+++ MATERIAL SHOWN

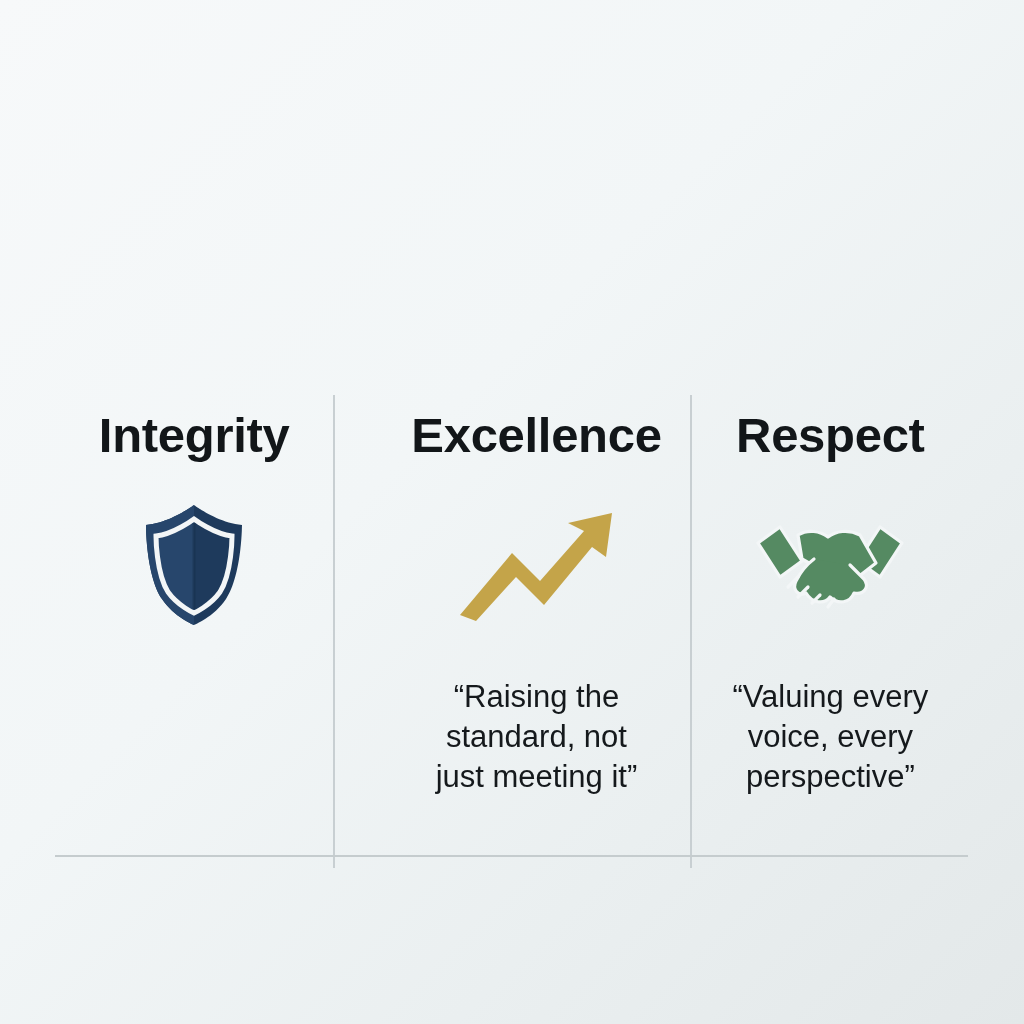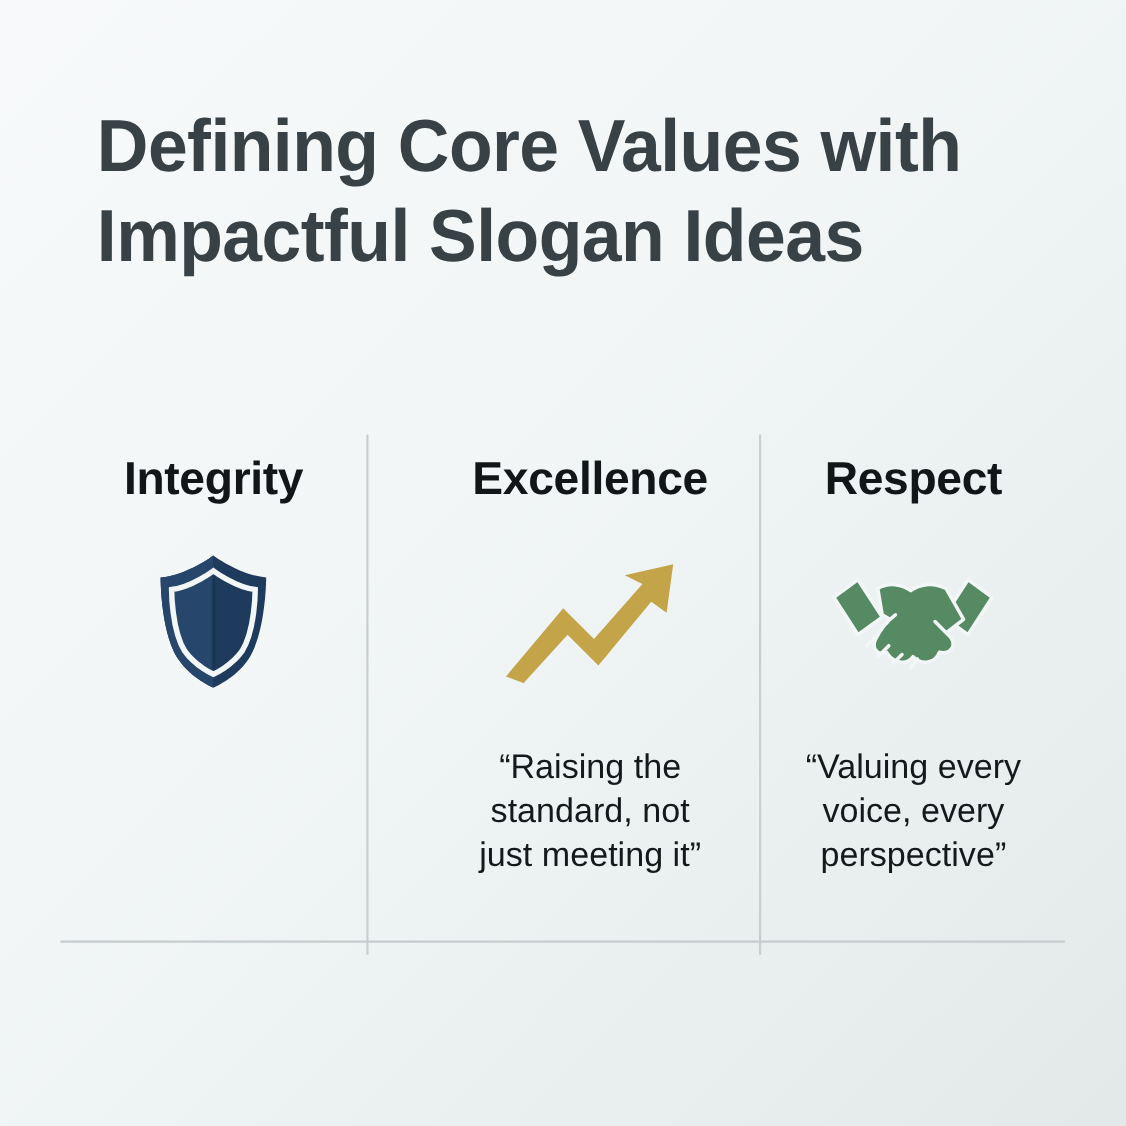--- a/index.html
+++ b/index.html
@@ -118,10 +118,6 @@
 
 <div id="canvas">
 
-  <div id="title-block">
-    <div class="title-line">Defining Core Values with</div>
-    <div class="title-line">Impactful Slogan Ideas</div>
-  </div>
 
   <div id="columns">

++++++

Using the material above, return every line exactly as it appears, minus the pictures.

--- a/index.html
+++ b/index.html
@@ -118,10 +118,6 @@
 
 <div id="canvas">
 
-  <div id="title-block">
-    <div class="title-line">Defining Core Values with</div>
-    <div class="title-line">Impactful Slogan Ideas</div>
-  </div>
 
   <div id="columns">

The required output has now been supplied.